After locating "Theme creator for ES-DE and" in the listing below, copy that line and each one after it exactly, ending with the line that has "1. user@AL01978827 study_fast_aws_backends".

● ● ● ● ●

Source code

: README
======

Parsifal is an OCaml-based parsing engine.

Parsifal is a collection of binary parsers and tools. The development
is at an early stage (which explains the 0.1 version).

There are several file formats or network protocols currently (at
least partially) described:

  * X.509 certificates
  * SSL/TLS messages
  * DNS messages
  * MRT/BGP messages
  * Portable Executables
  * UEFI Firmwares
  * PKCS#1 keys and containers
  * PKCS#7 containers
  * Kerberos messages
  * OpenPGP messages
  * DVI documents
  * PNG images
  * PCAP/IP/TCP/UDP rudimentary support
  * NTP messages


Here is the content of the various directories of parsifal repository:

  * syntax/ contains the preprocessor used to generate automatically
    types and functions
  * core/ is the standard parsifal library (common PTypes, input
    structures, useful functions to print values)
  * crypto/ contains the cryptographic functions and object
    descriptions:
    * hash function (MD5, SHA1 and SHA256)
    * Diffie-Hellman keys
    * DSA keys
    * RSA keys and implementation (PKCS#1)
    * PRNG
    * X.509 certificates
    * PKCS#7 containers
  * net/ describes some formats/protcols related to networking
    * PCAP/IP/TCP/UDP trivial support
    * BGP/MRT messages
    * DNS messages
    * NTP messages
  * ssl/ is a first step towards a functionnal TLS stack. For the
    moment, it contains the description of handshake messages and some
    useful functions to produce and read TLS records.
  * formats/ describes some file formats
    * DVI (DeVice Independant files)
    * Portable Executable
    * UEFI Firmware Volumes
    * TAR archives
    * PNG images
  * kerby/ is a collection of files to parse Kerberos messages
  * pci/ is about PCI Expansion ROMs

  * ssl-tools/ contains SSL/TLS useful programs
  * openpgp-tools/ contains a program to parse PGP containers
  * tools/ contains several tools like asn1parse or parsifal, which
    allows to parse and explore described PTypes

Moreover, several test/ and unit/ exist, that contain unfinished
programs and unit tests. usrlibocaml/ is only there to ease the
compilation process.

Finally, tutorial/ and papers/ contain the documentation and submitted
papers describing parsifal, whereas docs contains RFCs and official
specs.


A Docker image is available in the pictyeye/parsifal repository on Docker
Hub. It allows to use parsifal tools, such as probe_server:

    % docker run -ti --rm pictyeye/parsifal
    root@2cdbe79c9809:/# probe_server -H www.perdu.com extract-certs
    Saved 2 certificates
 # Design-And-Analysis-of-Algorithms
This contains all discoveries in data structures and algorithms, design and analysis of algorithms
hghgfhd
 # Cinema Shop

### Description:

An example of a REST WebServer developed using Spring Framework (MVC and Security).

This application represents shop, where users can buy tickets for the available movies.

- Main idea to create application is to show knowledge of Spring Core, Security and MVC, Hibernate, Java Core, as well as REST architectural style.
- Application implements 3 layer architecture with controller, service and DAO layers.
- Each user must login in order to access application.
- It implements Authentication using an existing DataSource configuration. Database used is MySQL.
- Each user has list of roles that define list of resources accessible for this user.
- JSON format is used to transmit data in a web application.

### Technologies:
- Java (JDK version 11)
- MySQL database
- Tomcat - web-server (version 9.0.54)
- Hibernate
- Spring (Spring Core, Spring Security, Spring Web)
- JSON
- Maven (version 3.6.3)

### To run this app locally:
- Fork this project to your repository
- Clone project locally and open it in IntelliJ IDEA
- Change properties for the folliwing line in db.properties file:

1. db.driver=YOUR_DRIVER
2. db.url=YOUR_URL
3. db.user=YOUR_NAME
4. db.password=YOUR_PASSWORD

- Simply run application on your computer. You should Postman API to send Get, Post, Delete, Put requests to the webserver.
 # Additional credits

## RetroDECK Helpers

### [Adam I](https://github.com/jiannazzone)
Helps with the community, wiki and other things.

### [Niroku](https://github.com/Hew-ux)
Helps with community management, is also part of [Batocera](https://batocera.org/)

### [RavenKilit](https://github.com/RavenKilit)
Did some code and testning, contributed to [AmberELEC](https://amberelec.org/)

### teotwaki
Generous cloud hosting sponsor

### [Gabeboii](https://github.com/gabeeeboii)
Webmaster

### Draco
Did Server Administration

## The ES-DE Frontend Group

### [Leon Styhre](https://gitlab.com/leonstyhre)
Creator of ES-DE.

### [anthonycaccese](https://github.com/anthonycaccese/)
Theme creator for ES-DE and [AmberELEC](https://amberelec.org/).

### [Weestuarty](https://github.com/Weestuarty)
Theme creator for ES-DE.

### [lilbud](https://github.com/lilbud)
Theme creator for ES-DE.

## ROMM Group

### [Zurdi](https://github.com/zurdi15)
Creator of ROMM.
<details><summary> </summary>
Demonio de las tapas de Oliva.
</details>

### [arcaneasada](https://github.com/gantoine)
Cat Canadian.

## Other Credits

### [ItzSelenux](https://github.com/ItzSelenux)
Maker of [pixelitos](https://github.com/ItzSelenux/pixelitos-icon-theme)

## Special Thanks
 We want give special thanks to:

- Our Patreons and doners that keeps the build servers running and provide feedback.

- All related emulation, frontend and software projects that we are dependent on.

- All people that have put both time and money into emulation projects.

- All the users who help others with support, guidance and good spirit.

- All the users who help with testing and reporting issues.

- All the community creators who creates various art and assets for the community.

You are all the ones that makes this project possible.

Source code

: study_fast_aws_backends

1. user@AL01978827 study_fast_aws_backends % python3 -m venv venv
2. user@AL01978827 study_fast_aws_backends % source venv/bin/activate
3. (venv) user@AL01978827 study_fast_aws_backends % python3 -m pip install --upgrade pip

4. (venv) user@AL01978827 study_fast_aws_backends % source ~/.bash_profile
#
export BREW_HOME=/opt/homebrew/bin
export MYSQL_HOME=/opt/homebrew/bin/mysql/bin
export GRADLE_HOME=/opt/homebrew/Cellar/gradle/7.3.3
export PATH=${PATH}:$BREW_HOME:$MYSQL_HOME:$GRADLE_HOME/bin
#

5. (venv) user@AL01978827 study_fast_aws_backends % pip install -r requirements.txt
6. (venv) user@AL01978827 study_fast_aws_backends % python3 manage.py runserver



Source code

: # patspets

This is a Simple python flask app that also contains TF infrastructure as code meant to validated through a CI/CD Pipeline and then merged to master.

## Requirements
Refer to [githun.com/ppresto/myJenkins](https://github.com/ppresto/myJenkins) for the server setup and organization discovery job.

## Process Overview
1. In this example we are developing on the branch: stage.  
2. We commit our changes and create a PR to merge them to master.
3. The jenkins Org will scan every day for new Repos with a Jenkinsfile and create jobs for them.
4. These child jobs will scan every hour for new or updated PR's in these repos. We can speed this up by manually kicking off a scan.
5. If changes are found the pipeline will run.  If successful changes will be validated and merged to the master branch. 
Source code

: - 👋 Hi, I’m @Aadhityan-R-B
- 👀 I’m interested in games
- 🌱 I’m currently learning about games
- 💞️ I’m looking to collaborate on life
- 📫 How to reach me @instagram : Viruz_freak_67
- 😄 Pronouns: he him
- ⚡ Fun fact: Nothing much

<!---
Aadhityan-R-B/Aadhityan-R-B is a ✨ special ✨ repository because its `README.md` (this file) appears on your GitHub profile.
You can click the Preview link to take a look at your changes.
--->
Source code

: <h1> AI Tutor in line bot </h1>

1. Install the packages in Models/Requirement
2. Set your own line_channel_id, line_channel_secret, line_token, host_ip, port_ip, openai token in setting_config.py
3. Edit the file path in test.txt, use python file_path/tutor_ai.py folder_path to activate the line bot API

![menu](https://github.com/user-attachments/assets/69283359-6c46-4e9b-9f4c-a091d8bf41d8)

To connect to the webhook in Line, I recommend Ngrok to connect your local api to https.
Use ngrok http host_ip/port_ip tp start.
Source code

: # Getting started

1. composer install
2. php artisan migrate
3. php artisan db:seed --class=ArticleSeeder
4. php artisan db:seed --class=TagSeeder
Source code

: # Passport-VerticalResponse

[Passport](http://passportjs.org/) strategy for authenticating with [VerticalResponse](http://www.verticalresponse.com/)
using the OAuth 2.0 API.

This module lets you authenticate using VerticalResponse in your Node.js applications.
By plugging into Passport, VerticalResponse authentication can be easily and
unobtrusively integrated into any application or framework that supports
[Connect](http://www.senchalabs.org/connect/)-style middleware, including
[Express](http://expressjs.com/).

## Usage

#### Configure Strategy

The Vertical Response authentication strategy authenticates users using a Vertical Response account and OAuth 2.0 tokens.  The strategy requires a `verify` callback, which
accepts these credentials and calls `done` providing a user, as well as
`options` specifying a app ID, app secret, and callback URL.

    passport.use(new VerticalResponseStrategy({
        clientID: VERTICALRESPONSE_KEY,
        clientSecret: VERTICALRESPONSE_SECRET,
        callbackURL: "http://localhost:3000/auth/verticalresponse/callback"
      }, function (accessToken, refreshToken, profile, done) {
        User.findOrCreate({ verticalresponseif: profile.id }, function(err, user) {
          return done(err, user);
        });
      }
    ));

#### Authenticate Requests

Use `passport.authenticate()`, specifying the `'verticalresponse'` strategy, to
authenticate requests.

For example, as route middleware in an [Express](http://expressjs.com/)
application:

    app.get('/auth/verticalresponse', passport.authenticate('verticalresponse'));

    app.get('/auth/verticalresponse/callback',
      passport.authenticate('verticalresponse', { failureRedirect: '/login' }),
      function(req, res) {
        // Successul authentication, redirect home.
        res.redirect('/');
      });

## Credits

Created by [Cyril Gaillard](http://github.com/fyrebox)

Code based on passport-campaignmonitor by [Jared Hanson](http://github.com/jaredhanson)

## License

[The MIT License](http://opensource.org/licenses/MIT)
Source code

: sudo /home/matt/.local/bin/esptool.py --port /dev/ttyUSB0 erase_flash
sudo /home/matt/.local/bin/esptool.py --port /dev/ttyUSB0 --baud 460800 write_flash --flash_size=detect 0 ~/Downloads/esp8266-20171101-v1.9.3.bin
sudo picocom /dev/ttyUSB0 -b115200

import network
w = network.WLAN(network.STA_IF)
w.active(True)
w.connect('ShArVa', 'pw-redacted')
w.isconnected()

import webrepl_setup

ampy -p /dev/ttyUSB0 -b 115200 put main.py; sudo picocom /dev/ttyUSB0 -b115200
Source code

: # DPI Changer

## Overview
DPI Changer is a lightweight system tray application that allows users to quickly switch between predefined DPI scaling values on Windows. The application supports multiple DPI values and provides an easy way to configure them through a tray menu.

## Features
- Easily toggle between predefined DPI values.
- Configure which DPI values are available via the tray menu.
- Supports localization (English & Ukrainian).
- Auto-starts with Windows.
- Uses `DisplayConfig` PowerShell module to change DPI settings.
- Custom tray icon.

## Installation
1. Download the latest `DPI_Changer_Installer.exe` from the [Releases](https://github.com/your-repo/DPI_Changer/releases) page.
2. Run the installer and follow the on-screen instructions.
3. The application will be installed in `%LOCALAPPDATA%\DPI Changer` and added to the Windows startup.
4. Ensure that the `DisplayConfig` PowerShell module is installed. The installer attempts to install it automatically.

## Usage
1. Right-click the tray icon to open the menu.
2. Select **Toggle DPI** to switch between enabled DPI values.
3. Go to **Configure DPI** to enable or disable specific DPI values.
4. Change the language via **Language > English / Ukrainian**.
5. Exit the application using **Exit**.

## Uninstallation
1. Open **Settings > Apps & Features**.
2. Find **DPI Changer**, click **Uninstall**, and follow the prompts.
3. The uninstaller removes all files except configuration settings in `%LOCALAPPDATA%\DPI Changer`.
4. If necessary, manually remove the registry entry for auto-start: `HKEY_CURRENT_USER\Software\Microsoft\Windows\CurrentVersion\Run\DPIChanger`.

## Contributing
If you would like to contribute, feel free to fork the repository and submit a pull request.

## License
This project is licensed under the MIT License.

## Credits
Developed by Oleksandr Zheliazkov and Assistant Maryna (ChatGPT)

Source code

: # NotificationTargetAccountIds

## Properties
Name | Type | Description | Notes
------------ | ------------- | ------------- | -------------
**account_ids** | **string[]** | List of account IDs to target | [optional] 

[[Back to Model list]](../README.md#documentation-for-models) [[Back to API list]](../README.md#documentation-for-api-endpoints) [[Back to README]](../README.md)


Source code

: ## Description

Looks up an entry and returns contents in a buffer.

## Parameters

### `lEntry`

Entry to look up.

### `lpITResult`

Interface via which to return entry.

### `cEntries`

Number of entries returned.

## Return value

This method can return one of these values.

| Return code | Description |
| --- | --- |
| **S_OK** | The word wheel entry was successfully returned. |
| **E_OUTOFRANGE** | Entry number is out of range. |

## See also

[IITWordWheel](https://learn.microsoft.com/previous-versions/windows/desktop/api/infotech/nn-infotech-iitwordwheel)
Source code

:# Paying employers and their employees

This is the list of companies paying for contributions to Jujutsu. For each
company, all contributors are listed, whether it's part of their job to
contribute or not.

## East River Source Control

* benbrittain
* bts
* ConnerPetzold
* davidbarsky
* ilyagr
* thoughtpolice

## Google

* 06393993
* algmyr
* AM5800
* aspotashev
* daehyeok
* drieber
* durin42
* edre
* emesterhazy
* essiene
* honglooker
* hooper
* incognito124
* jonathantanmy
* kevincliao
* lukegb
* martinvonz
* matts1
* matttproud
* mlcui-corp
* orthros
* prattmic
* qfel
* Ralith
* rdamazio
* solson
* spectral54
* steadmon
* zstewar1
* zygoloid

● ● ● ● ●

### [OUTPUT OF THE EXERCISE]
Theme creator for ES-DE and [AmberELEC](https://amberelec.org/).

### [Weestuarty](https://github.com/Weestuarty)
Theme creator for ES-DE.

### [lilbud](https://github.com/lilbud)
Theme creator for ES-DE.

## ROMM Group

### [Zurdi](https://github.com/zurdi15)
Creator of ROMM.
<details><summary> </summary>
Demonio de las tapas de Oliva.
</details>

### [arcaneasada](https://github.com/gantoine)
Cat Canadian.

## Other Credits

### [ItzSelenux](https://github.com/ItzSelenux)
Maker of [pixelitos](https://github.com/ItzSelenux/pixelitos-icon-theme)

## Special Thanks
 We want give special thanks to:

- Our Patreons and doners that keeps the build servers running and provide feedback.

- All related emulation, frontend and software projects that we are dependent on.

- All people that have put both time and money into emulation projects.

- All the users who help others with support, guidance and good spirit.

- All the users who help with testing and reporting issues.

- All the community creators who creates various art and assets for the community.

You are all the ones that makes this project possible.

Source code

: study_fast_aws_backends

1. user@AL01978827 study_fast_aws_backends % python3 -m venv venv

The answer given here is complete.